From scripts to our own platform: how we automated development at the Cyan Institute

At RIT 2019, our colleague Alexander Korotkov made report about the automation of development at CIAN: to simplify life and work, we use our own platform Integro. It monitors the life cycle of tasks, removes routine operations from developers, and significantly reduces the number of bugs in production. In this post, we will supplement Alexander’s report and tell you how we went from simple scripts to combining open source products through our own platform and what a separate automation team does.

Level zero

“There is no zero level, I don’t know this”

Shifu master from the movie “Kung Fu Panda”

Automation at CIAN began 14 years after the founding of the company. Then there were 35 people in the development team. Hard to believe, right? Of course, automation did exist in some form, but a separate area of ​​continuous integration and code delivery began to take shape in 2015.

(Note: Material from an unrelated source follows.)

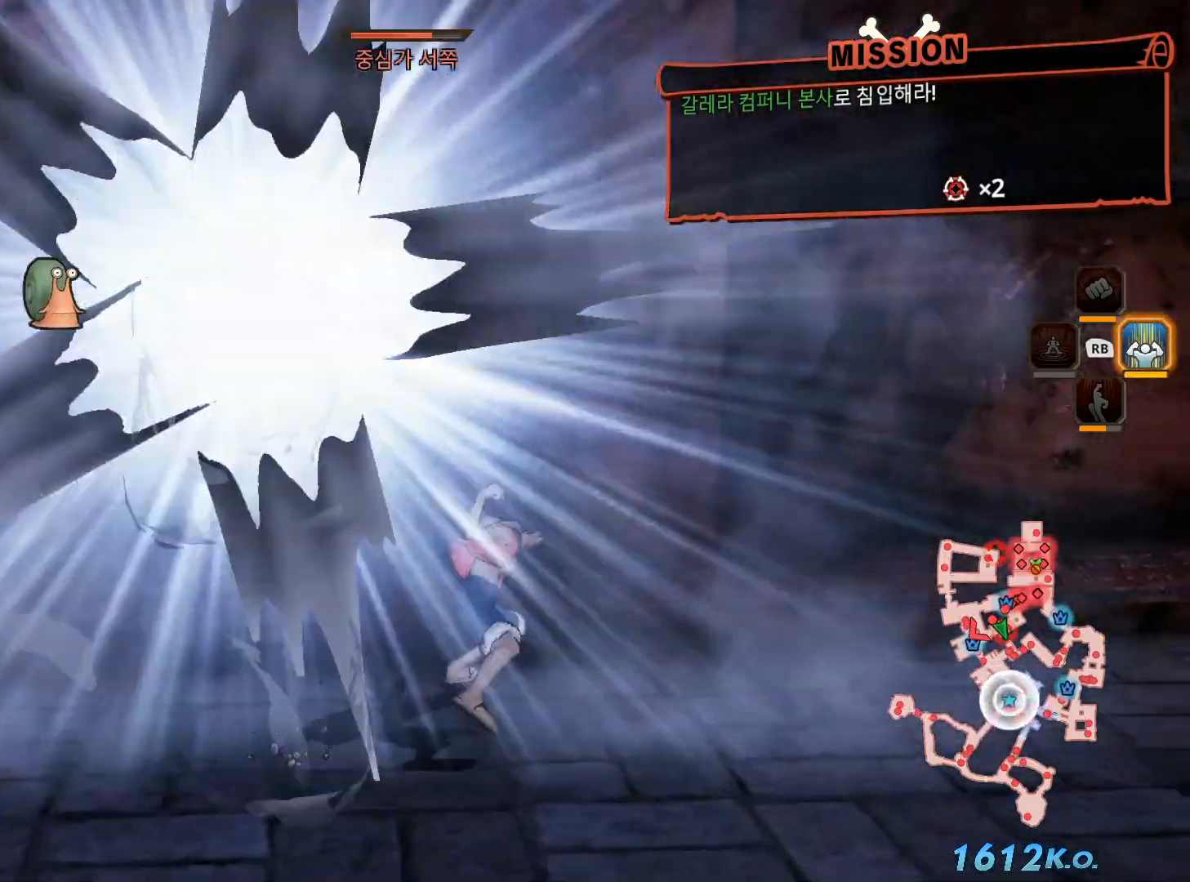
{"dt_ms": 500, "buttons": ["X"], "left_stick": "center", "right_stick": "center", "events": [[17, "X", "up"], [100, "X", "down"], [200, "X", "up"], [283, "X", "down"], [383, "X", "up"], [483, "X", "down"]]}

At that time, we had a huge monolith from Python, C # and PHP deployed on Linux / Windows servers. For the deployment of this monster, we had a set of scripts that we ran manually. There was also a monolith assembly, causing pain and suffering due to conflicts when merging branches, editing defects and rebuilding “with a different set of tasks in the build.” The simplified process looked like this:

This did not suit us, and we wanted to build a repeatable, automated, and controlled build and deployment process. To do this, we needed a CI / CD system, and we chose between the free version of Teamcity and the free Jenkins, since we worked with them and both suited us for a set of functions. We chose Teamcity as a more recent product. Then we did not use microservice architecture and did not count on a large number of tasks and projects.

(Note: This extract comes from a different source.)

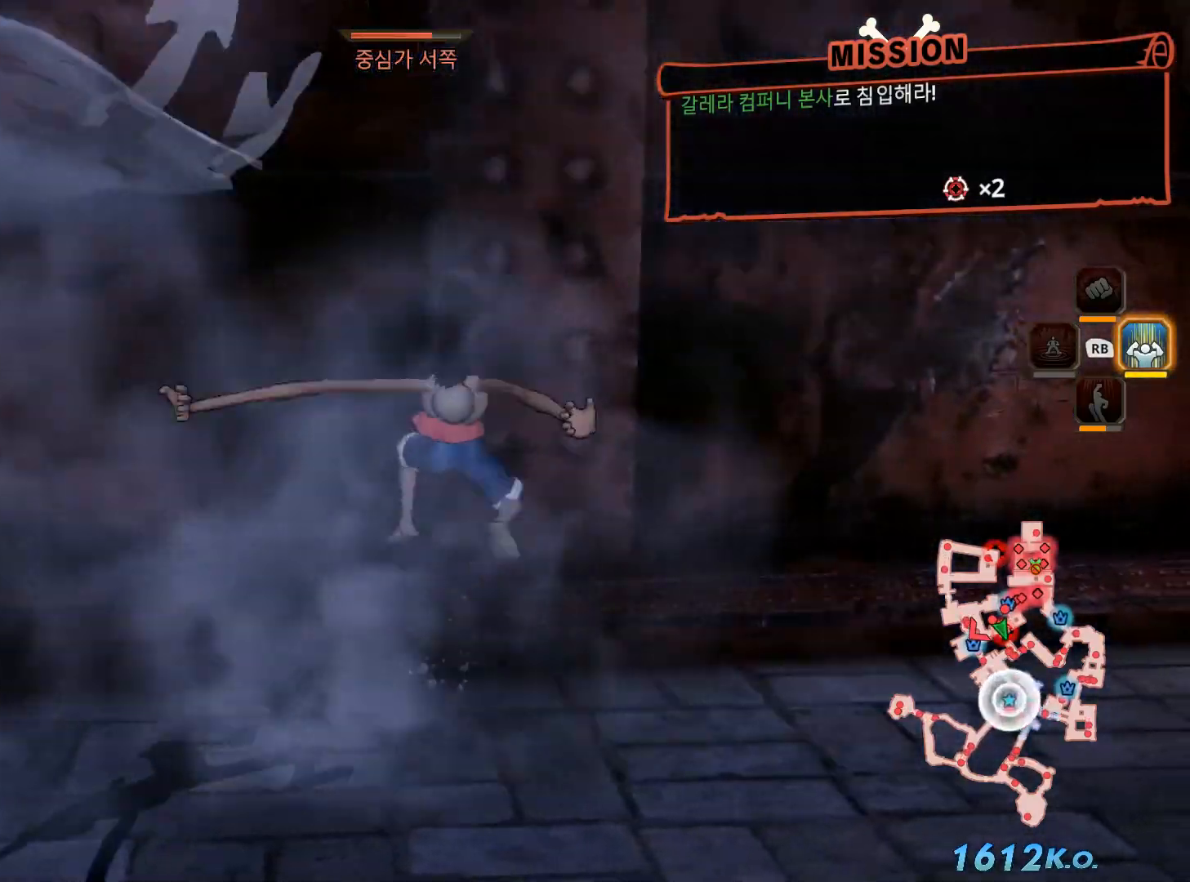
{"dt_ms": 500, "buttons": [], "left_stick": "center", "right_stick": "center", "events": [[83, "X", "up"], [167, "X", "down"], [267, "X", "up"], [367, "X", "down"], [467, "X", "up"]]}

We come to the idea of ​​our own system

The implementation of Teamcity removed only a part of the manual work: there was still the creation of Pull Request, promotion of tasks by status in Jira, selection of tasks for release. Teamcity could no longer cope with this. It was necessary to choose the path of further automation. We considered options for working with scripts in Teamcity or switching to third-party automation systems. But in the end, we decided that we needed the maximum flexibility that only our own solution gives. So the first version of the internal automation system called Integro appeared.

Teamcity is engaged in automation at the start-up level of assembly and deployment processes, and Integro has focused on top-level automation of development processes. It was necessary to combine work with tasks in Jira with processing the associated source code in Bitbucket. At this stage, Integro began to have their own workflows for working with tasks of various types.

Due to the increase in automation in business processes, the number of projects and runs in Teamcity has increased. So a new problem came: one free Teamcity instance was missing (3 agents and 100 projects), we added another instance (3 more agents and 100 projects), then another. As a result, we got a system of several clusters, which was difficult to manage:

When the question arose about the 4 instance, we realized that we can’t live like that anymore, since the total costs of supporting 4 instances no longer fit into any framework. The question arose of buying a paid Teamcity or opting for a free Jenkins. We carried out calculations on instances and plans for automation and decided that we would live on Jenkins. After a couple of weeks, we switched to Jenkins and got rid of the headache part associated with supporting multiple Teamcity instances. Therefore, we were able to focus on developing Integro and completing Jenkins for ourselves.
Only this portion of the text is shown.